• **Problem to solve**: Without including any picture, write out the entries exactly as they stand.

• **Working data**:
━━━━━━

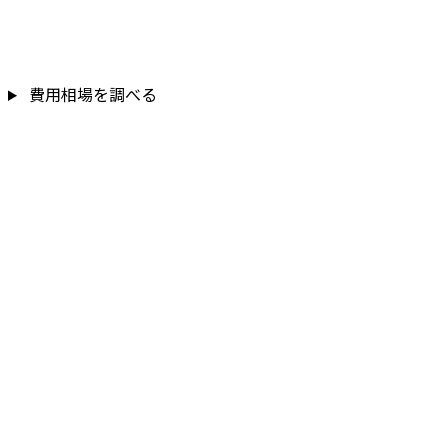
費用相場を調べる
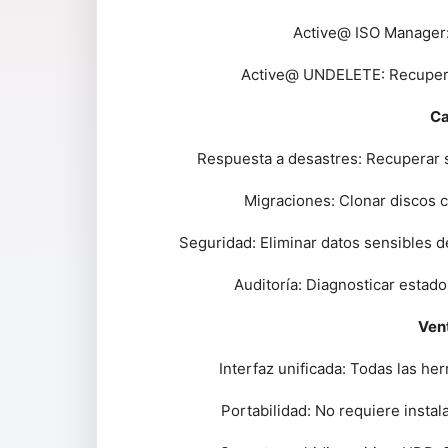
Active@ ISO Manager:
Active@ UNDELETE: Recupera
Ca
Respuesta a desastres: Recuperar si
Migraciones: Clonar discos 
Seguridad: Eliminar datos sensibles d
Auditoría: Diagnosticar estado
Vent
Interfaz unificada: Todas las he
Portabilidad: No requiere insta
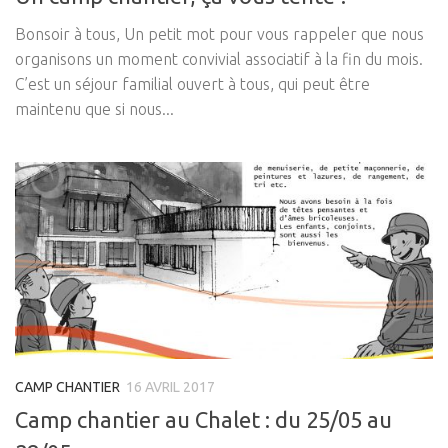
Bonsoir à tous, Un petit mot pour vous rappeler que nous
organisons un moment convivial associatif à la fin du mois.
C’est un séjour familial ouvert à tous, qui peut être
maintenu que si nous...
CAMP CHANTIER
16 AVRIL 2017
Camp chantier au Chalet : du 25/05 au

━━━━━━

• **Answer area**:
費用相場を調べる
Active@ ISO Manager:
Active@ UNDELETE: Recupera
Ca
Respuesta a desastres: Recuperar si
Migraciones: Clonar discos 
Seguridad: Eliminar datos sensibles d
Auditoría: Diagnosticar estado
Vent
Interfaz unificada: Todas las he
Portabilidad: No requiere insta
Bonsoir à tous, Un petit mot pour vous rappeler que nous
organisons un moment convivial associatif à la fin du mois.
C’est un séjour familial ouvert à tous, qui peut être
maintenu que si nous...
CAMP CHANTIER
16 AVRIL 2017
Camp chantier au Chalet : du 25/05 au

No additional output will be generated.